▸ Instructions for the task
Copy exactly the lines of the material below that run from the one containing "Figure 6: Relation" through the one containing "Table 3. Mean". Copy no other lines.
BEGIN Data to examine
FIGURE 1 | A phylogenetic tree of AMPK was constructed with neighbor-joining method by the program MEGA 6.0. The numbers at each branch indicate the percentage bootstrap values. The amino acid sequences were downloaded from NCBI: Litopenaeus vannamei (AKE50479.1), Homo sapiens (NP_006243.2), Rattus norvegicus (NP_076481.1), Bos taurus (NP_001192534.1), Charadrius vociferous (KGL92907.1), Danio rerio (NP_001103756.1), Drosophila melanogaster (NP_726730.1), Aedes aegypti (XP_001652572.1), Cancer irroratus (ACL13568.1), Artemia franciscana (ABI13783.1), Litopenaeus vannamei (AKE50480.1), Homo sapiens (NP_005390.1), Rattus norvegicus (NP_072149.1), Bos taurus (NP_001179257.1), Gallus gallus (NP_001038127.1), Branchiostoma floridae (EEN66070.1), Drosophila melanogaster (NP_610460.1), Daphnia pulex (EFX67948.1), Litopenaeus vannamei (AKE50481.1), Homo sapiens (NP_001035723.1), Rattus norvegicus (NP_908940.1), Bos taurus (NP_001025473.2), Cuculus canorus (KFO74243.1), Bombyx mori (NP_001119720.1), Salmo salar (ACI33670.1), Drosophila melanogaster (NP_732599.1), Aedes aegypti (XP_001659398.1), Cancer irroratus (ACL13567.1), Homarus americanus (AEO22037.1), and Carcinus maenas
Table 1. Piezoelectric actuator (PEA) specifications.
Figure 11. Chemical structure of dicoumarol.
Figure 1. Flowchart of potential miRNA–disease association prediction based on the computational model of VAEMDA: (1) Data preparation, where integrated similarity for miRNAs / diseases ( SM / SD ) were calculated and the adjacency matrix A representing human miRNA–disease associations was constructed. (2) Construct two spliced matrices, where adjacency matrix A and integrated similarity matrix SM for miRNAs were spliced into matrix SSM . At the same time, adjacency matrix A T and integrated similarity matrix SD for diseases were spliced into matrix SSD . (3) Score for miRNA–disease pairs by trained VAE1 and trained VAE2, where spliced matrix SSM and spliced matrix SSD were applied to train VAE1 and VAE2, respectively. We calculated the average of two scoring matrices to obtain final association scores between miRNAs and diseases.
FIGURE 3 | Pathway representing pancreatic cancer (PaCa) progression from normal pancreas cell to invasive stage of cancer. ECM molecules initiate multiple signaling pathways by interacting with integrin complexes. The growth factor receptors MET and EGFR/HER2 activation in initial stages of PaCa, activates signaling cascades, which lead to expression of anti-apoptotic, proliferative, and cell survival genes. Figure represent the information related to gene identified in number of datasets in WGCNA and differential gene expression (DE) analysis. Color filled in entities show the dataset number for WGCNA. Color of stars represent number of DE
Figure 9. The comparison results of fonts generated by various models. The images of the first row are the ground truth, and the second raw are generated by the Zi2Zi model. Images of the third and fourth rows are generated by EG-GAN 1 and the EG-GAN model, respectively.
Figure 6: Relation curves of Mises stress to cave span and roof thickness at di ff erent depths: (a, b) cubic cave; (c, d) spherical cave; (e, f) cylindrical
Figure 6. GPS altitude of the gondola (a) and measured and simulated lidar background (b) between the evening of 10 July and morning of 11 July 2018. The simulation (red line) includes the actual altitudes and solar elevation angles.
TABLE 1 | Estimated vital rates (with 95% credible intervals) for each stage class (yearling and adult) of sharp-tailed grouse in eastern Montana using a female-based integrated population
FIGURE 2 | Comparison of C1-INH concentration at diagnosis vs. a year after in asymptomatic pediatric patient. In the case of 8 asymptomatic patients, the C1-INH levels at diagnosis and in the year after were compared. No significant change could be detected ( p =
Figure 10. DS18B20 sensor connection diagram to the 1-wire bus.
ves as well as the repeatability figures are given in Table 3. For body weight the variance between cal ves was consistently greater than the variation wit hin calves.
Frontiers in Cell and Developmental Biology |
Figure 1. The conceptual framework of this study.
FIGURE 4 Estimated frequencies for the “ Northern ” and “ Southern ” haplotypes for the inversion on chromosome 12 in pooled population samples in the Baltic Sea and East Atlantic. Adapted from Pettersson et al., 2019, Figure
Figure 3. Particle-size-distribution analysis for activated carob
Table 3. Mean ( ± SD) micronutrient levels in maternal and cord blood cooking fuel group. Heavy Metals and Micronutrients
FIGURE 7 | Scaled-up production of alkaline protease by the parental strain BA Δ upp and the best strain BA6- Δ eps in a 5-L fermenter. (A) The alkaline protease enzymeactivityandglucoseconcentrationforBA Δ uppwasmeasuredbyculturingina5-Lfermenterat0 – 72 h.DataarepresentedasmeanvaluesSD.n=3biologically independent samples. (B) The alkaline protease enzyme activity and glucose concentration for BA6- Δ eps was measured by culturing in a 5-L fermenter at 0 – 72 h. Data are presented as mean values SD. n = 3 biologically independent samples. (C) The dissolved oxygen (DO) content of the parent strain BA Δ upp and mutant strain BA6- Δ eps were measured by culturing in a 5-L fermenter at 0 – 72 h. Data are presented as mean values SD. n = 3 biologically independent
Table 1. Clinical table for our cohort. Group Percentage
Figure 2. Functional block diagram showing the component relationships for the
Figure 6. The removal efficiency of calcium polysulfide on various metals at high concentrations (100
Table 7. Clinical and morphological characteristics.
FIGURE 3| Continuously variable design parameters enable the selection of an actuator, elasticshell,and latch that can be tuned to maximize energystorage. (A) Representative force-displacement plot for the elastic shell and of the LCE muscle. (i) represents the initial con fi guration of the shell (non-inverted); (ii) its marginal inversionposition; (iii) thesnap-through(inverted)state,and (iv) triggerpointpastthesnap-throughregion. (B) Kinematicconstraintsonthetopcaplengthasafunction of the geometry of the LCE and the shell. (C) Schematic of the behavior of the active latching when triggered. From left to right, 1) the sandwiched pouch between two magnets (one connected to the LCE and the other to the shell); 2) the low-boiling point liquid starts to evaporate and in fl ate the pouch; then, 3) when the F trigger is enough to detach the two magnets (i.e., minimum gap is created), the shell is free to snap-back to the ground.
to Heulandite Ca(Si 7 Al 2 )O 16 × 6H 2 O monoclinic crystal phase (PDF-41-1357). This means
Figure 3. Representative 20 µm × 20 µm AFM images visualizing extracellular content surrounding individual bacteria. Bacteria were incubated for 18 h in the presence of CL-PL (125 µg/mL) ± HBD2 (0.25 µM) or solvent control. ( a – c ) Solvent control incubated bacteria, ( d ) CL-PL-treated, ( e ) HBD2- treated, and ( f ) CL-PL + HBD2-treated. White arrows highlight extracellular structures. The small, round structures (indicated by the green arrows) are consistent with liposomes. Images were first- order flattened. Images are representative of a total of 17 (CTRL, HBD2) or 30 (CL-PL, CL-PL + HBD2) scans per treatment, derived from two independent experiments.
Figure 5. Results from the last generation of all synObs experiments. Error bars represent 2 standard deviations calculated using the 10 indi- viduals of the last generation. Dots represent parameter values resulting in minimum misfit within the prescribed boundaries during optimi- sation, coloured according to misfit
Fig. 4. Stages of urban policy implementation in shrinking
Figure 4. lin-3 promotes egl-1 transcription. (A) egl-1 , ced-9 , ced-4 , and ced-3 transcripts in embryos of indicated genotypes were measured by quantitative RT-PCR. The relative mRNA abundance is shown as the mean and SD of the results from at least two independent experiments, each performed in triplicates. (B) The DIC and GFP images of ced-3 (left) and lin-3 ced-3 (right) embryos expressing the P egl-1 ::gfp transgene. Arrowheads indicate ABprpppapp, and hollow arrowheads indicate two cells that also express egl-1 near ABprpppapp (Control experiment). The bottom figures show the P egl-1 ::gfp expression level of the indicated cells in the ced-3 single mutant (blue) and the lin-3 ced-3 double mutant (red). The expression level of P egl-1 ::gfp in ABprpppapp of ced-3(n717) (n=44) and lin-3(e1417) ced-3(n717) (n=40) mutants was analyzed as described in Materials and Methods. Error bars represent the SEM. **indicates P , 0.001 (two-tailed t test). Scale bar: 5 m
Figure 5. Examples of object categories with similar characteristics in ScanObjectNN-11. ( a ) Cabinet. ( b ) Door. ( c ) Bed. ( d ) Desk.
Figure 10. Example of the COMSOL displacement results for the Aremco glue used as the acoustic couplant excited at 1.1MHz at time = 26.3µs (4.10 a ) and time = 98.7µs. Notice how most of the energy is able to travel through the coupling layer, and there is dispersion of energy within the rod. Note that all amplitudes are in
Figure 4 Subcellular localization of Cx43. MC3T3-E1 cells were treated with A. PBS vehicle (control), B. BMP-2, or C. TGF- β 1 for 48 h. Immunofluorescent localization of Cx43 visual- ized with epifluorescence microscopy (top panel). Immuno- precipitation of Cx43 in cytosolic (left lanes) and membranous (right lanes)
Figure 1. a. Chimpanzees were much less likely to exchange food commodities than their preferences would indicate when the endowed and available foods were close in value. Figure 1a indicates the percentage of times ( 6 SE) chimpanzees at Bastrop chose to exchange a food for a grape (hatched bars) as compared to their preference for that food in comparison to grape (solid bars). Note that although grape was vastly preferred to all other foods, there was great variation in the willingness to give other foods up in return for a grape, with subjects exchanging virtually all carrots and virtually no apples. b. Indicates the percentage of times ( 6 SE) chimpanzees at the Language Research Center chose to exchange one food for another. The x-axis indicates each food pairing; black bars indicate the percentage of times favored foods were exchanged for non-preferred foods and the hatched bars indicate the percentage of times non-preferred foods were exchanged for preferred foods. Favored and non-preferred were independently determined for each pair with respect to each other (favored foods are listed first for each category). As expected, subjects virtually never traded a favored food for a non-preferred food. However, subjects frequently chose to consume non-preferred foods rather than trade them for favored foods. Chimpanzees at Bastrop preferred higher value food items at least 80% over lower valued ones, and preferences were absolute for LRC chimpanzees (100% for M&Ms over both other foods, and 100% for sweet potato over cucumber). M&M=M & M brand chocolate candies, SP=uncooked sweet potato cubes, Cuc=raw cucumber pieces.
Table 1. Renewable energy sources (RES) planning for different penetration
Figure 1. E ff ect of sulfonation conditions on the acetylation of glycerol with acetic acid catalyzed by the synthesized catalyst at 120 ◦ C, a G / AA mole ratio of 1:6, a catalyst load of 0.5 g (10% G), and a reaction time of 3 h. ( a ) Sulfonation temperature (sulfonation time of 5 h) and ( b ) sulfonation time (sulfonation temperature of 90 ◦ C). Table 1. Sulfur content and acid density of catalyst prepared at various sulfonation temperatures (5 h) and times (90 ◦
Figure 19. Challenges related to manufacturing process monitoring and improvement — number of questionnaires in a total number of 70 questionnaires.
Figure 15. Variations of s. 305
END Data to examine
▸ Output for this exercise
Figure 6: Relation curves of Mises stress to cave span and roof thickness at di ff erent depths: (a, b) cubic cave; (c, d) spherical cave; (e, f) cylindrical
Figure 6. GPS altitude of the gondola (a) and measured and simulated lidar background (b) between the evening of 10 July and morning of 11 July 2018. The simulation (red line) includes the actual altitudes and solar elevation angles.
TABLE 1 | Estimated vital rates (with 95% credible intervals) for each stage class (yearling and adult) of sharp-tailed grouse in eastern Montana using a female-based integrated population
FIGURE 2 | Comparison of C1-INH concentration at diagnosis vs. a year after in asymptomatic pediatric patient. In the case of 8 asymptomatic patients, the C1-INH levels at diagnosis and in the year after were compared. No significant change could be detected ( p =
Figure 10. DS18B20 sensor connection diagram to the 1-wire bus.
ves as well as the repeatability figures are given in Table 3. For body weight the variance between cal ves was consistently greater than the variation wit hin calves.
Frontiers in Cell and Developmental Biology |
Figure 1. The conceptual framework of this study.
FIGURE 4 Estimated frequencies for the “ Northern ” and “ Southern ” haplotypes for the inversion on chromosome 12 in pooled population samples in the Baltic Sea and East Atlantic. Adapted from Pettersson et al., 2019, Figure
Figure 3. Particle-size-distribution analysis for activated carob
Table 3. Mean ( ± SD) micronutrient levels in maternal and cord blood cooking fuel group. Heavy Metals and Micronutrients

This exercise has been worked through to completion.